А мама, которую, как и всех других вегетарианцев, постельные прегрешения беспокоили меньше застольных, лишь слегка докучала ему разговорами о всех его возлюбленных, зато непрерывно и нудно капала ему на мозги своими разговорами о пережевывании — кап — переваривании — кап — выделении — кап, — которыми капала и на мои детские извилины. И поскольку мы оба отказывались ее слушать и затыкали уши не только в переносном, но и в буквальном смысле этого слова, она видела в нас не только грешников, но и глупцов и порой, в минуту жалости, называла нас слепыми, которым нужен поводырь.
В шесть лет, когда я уже начал понимать, что у меня есть способность иногда предвидеть будущее, я всякий раз, когда мне сигнализировала об этом моя фонтанелла, предостерегал отца, что мать собирается выйти на розыски.

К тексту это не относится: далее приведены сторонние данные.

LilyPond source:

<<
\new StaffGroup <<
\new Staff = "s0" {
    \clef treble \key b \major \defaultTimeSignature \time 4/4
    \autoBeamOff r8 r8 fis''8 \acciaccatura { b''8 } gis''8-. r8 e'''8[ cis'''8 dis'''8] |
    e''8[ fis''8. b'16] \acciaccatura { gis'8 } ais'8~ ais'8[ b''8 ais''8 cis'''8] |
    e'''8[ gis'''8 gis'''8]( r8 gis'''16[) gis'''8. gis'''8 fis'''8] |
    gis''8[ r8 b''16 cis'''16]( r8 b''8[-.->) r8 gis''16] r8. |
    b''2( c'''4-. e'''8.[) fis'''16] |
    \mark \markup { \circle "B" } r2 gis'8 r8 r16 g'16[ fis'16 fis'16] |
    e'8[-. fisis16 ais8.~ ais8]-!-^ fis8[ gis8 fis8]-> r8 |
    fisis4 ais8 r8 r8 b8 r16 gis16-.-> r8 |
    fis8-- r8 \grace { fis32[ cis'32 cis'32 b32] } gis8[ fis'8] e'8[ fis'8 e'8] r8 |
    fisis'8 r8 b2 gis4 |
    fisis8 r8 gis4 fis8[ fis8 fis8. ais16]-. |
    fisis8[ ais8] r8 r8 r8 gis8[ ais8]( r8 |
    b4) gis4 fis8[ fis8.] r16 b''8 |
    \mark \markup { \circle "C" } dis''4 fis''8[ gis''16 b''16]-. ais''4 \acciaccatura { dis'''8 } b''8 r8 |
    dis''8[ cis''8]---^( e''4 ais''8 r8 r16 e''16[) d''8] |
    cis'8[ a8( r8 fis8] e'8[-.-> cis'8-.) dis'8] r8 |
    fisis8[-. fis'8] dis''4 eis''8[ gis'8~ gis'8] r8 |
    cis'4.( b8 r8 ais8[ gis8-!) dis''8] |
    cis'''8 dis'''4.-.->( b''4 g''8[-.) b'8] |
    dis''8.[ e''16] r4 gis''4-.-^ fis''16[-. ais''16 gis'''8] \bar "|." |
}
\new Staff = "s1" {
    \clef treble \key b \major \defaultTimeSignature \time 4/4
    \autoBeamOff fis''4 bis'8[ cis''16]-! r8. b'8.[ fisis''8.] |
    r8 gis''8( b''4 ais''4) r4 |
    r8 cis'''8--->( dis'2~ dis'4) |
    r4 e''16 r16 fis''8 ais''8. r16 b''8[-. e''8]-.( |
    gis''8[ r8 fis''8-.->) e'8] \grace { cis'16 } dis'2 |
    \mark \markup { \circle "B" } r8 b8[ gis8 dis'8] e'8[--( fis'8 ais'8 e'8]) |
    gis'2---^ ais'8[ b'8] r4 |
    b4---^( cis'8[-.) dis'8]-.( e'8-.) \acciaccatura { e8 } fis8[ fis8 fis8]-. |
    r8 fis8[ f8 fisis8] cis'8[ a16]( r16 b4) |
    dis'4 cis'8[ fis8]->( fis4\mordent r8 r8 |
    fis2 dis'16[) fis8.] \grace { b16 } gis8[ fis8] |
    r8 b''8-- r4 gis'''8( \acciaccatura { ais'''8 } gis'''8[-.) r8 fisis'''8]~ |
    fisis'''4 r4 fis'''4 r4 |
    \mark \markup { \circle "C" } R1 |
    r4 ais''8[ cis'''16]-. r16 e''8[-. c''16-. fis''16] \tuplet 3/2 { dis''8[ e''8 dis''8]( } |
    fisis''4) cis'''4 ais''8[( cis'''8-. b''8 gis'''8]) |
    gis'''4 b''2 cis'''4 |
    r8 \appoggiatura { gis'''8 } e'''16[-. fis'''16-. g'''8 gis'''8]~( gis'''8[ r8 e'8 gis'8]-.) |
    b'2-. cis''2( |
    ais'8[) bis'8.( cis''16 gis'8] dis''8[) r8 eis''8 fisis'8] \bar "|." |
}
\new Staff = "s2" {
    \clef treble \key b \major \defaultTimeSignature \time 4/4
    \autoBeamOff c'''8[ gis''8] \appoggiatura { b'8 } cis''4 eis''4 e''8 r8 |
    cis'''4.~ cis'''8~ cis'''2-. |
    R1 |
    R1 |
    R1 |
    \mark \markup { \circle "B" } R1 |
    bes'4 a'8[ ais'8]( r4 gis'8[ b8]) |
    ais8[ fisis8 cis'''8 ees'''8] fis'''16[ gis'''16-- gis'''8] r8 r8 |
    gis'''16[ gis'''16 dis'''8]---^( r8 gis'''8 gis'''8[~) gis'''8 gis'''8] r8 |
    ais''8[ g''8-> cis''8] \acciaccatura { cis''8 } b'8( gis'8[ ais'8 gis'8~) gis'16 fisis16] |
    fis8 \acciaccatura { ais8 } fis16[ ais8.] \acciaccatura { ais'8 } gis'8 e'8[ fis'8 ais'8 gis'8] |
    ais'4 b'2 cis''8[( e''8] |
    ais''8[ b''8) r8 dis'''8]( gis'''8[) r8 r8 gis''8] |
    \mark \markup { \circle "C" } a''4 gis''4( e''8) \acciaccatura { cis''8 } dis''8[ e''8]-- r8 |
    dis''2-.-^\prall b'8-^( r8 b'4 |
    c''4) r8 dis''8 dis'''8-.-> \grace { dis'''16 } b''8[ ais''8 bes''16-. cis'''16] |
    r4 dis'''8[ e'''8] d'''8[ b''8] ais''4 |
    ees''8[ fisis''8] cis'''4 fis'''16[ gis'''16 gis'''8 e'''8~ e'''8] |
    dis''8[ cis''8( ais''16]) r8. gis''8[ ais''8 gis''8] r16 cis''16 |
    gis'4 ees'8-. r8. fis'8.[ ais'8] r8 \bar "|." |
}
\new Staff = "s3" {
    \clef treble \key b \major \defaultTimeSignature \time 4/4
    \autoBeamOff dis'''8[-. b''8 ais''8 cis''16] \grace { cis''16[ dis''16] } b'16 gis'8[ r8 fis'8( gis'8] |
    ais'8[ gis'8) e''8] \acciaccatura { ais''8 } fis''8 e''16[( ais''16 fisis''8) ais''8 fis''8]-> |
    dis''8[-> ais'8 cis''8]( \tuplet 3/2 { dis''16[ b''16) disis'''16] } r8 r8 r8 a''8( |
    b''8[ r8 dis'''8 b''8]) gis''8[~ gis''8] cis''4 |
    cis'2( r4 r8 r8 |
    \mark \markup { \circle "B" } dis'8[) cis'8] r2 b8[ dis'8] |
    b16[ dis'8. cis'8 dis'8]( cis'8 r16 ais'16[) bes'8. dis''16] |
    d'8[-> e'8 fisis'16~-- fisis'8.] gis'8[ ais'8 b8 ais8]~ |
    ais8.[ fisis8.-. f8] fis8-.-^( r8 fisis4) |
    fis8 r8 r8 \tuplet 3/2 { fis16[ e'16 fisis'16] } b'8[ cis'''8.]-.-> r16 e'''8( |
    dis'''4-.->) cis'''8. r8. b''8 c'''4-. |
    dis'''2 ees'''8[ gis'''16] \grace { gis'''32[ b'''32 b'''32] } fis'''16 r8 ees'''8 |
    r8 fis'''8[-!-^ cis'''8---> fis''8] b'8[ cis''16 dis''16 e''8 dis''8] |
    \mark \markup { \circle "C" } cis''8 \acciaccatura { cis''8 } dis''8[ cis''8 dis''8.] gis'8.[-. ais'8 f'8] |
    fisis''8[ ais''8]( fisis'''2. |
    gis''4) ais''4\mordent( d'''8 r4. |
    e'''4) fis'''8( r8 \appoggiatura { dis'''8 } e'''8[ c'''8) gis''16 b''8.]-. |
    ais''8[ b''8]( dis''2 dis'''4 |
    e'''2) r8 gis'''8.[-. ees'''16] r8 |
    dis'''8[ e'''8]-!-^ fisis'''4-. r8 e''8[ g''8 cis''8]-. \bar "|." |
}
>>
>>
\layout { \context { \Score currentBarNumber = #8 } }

Но в одну из весенних суббот, которая в нашей семейной хронике именуется «черной», я ошибся. В тот день я проснулся поздно, и мама, которая даже по субботам вставала на рассвете, чтобы не пропустить самоистязание «холодного душа поутру», уже вовсю занималась чисткой. Запах спрятанных отцовских сосисок достиг ее носа. Она открывала шкафы, вытаскивала ящики и выбрасывала наружу всё, что в них было, при этом ни на минуту не прекращая лекцию о «травоедах и жвачных» с цитатами из врачей-натуропатов.
— Открой рот! — закричала она, увидев меня. — Я требую от тебя немедленно открыть рот!
Я не спорил. Не напрасно у нас о каждом настойчивом требовании говорят: «Ханеле требует». Я задрал голову и разинул рот. Я был уверен, что сейчас она начнет искать у меня в зубах и найдет преступную крошку шницеля. Но нет — на этот раз она всего лишь хотела продемонстрировать отцу «строение клыков человека», самой природой не приспособленных для пожирания мяса. После этого она оттолкнула меня и перешла к «этому вашему порочному обычаю беседовать, — так она сказала: беседовать, — во время еды». Ее лицо побагровело, ее развитые волчьи клыки обнажились. Отец сказал ей, что она выглядит немного не так, как должны выглядеть травоеды и жвачные, и предупредил ее, что «раздражение, Хана, — это самый опасный яд, он вредит здоровью даже больше, чем пожирание мяса».
Только этого ей не хватало. Тотчас вспыхнула грандиозная ссора, в воздухе стали мелькать прозвища, упреки и сосиски. Швырялись обиды, тарелки и воспоминания. Благодетельные комочки слюны разбрызгивались в разные стороны вместо того, чтобы помогать нам разлагать крахмалы. Выделялись резкие желудочные соки. И в заключение мама закрылась в спальне с теплой, успокаивающей чашкой настоя ромашки — а может быть, крапивы с медом, — наполненной, как принято у нас, до самых краев.